** Task details **
Omit all images, then repeat exactly the lines below from the one containing "2 DFG infobrief 2.19" through the one containing "To collect publication", both ends included.
-- Dataset extract follows --
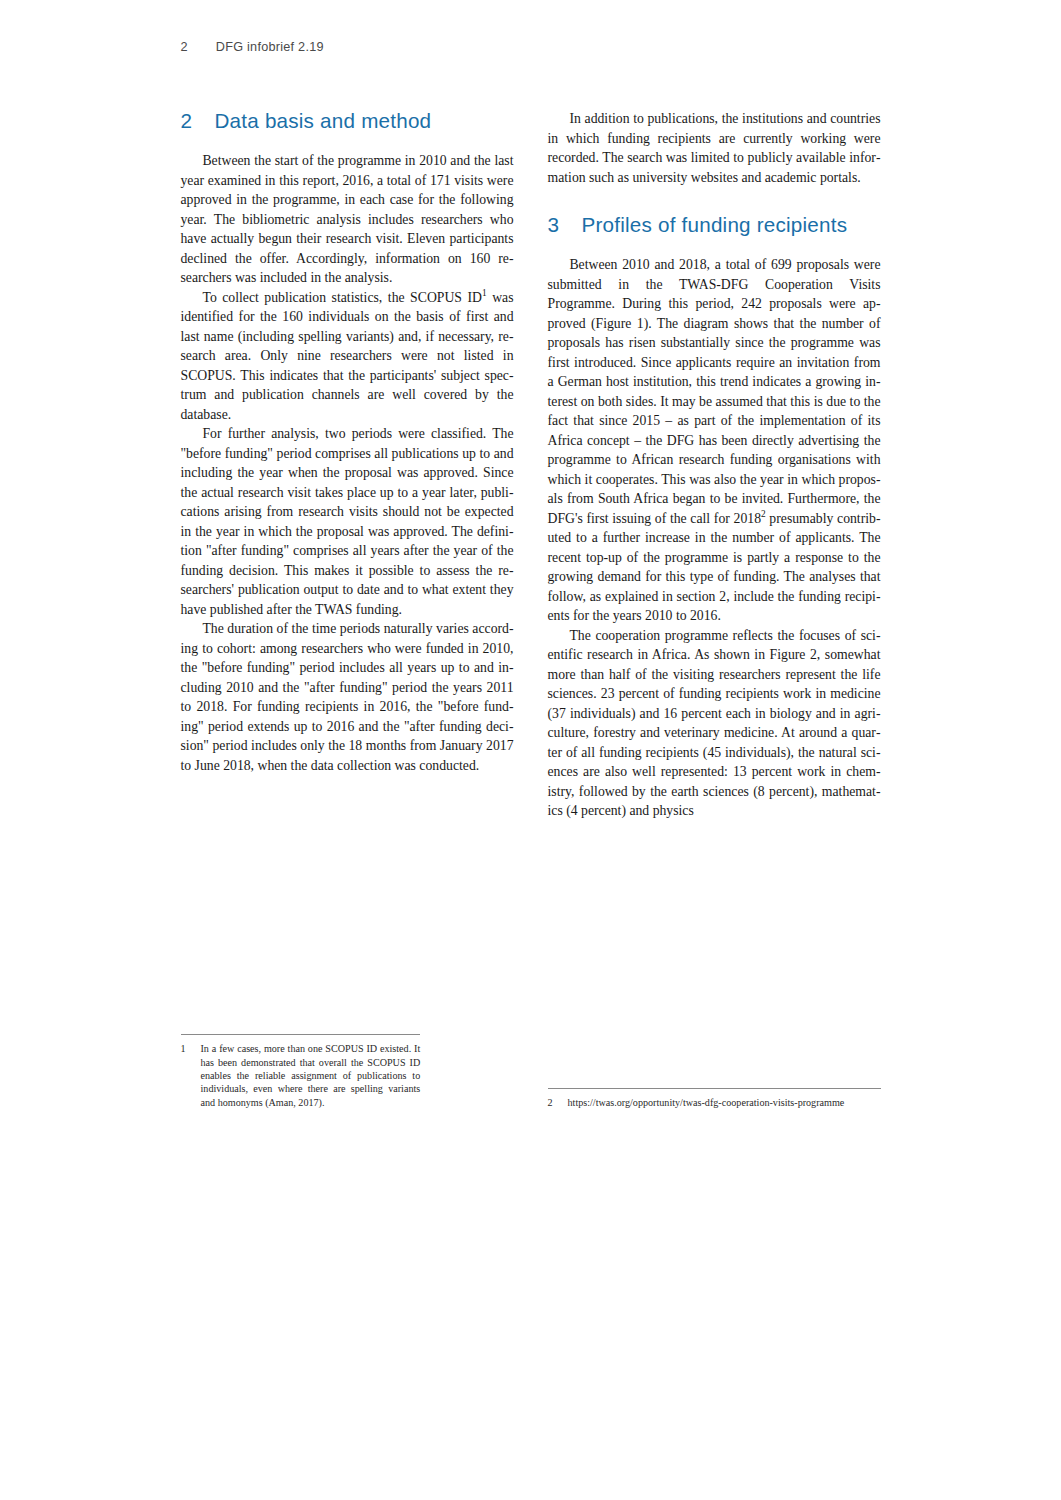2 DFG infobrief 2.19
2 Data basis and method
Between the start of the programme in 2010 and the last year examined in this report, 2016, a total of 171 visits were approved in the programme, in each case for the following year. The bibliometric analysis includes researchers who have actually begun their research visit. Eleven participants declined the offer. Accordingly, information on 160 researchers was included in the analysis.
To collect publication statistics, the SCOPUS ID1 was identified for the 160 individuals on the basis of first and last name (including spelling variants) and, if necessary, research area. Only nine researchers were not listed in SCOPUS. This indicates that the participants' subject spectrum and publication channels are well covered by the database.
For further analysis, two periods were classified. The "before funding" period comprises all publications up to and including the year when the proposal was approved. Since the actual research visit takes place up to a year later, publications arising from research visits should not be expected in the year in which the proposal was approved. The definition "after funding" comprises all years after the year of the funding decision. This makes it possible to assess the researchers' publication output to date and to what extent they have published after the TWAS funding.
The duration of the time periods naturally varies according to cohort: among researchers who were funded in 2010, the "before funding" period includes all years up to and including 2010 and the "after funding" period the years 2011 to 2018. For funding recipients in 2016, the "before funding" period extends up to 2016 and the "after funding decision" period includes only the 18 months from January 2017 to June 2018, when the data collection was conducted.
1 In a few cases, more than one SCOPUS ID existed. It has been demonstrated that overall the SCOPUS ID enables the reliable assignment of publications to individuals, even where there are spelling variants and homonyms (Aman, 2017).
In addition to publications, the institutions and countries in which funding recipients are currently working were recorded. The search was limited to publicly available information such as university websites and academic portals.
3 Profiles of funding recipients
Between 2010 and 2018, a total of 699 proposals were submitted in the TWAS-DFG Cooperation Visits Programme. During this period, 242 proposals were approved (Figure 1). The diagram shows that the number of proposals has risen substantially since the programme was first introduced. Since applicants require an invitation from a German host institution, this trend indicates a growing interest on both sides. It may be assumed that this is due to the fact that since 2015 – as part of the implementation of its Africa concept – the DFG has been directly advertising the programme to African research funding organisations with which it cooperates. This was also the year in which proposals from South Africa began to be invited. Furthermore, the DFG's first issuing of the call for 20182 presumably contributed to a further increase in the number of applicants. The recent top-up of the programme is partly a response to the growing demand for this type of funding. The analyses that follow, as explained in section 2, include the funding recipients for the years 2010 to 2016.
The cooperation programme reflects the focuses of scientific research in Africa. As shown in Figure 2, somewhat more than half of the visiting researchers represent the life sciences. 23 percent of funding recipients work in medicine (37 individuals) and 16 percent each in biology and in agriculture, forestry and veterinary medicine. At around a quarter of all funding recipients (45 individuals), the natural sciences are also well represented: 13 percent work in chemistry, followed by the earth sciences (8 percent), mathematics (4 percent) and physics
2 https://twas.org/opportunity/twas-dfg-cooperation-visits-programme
-- Dataset extract concluded --
-- Dataset extract follows --
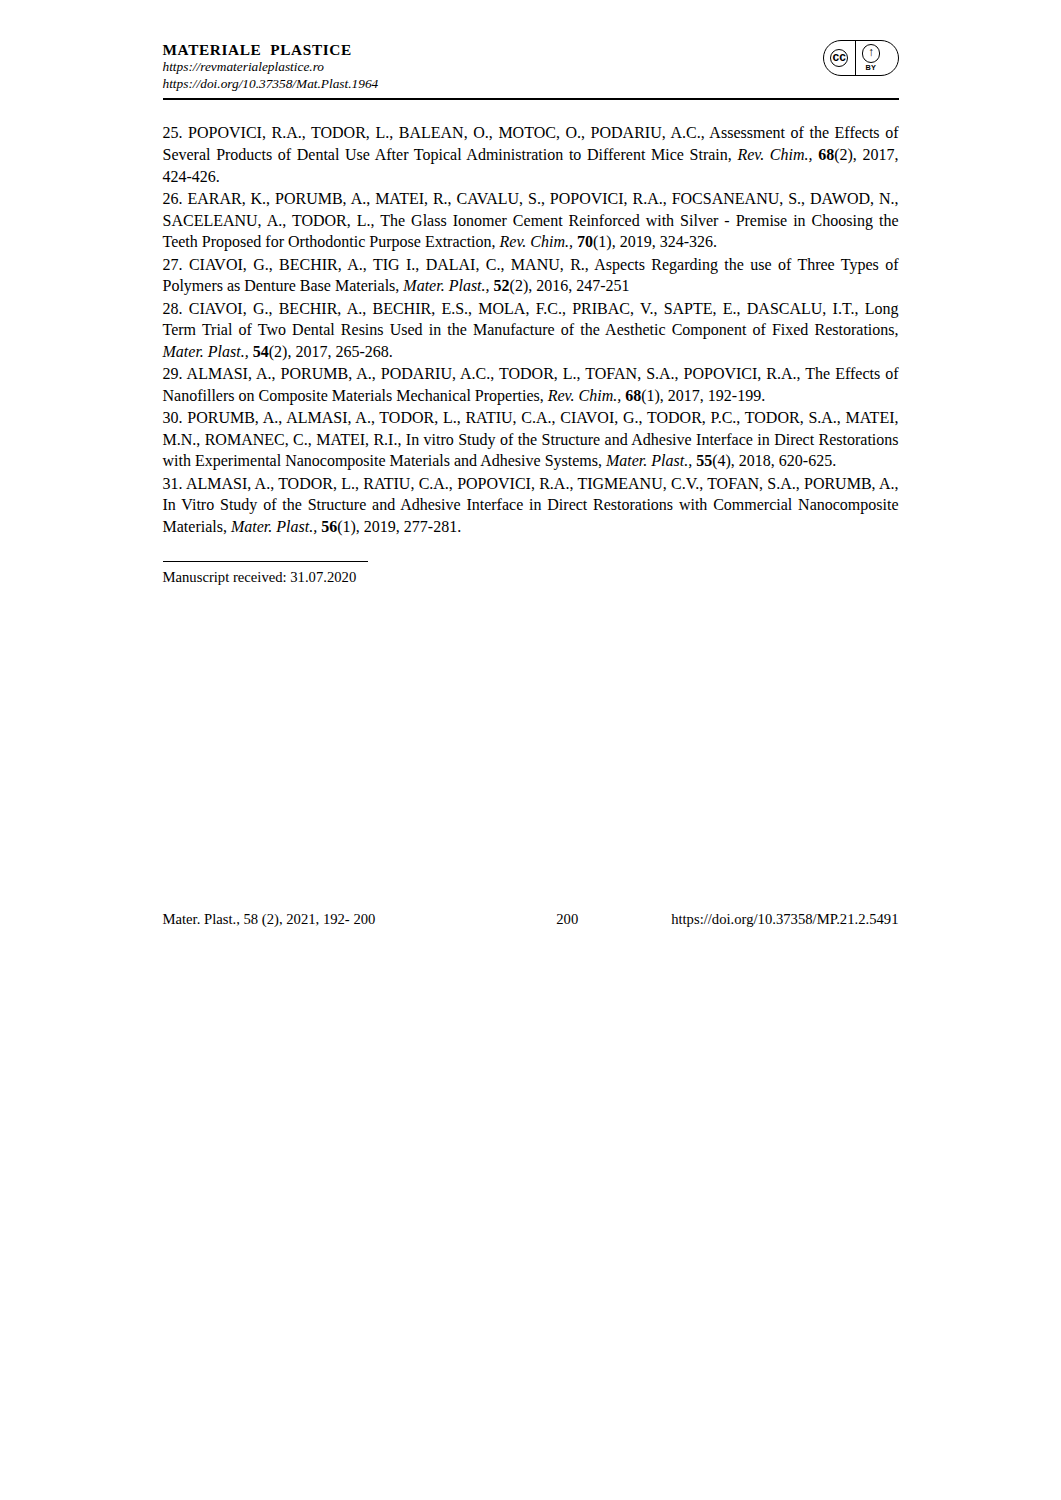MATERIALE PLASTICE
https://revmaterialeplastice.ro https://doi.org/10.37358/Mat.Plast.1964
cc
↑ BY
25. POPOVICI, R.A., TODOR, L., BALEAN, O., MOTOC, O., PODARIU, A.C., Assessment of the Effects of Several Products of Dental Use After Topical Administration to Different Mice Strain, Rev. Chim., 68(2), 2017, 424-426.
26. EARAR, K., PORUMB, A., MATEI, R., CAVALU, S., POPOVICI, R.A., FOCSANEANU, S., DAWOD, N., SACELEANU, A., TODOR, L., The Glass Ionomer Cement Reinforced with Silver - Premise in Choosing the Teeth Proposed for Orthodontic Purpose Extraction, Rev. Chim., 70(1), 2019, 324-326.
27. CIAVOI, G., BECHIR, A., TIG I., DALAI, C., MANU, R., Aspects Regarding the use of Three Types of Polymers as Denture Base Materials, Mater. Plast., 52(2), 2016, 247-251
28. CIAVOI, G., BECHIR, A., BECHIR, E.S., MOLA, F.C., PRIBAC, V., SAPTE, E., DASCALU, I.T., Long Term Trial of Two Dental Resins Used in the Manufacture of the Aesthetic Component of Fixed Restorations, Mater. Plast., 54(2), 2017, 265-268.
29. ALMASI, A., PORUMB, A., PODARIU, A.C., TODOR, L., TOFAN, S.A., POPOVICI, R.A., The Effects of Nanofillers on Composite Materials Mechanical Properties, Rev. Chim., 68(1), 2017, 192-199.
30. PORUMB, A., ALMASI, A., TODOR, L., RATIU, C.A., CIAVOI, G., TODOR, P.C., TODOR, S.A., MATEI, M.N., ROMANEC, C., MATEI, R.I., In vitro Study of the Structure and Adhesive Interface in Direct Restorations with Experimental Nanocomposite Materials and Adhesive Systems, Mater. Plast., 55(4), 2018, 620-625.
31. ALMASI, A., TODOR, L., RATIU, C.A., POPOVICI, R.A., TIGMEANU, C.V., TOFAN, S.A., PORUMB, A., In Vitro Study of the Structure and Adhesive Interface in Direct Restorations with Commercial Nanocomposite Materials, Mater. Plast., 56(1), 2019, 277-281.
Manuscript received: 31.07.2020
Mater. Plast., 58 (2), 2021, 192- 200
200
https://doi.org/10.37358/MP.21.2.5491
-- Dataset extract concluded --
** Response area **
2 DFG infobrief 2.19
2 Data basis and method
Between the start of the programme in 2010 and the last year examined in this report, 2016, a total of 171 visits were approved in the programme, in each case for the following year. The bibliometric analysis includes researchers who have actually begun their research visit. Eleven participants declined the offer. Accordingly, information on 160 researchers was included in the analysis.
To collect publication statistics, the SCOPUS ID1 was identified for the 160 individuals on the basis of first and last name (including spelling variants) and, if necessary, research area. Only nine researchers were not listed in SCOPUS. This indicates that the participants' subject spectrum and publication channels are well covered by the database.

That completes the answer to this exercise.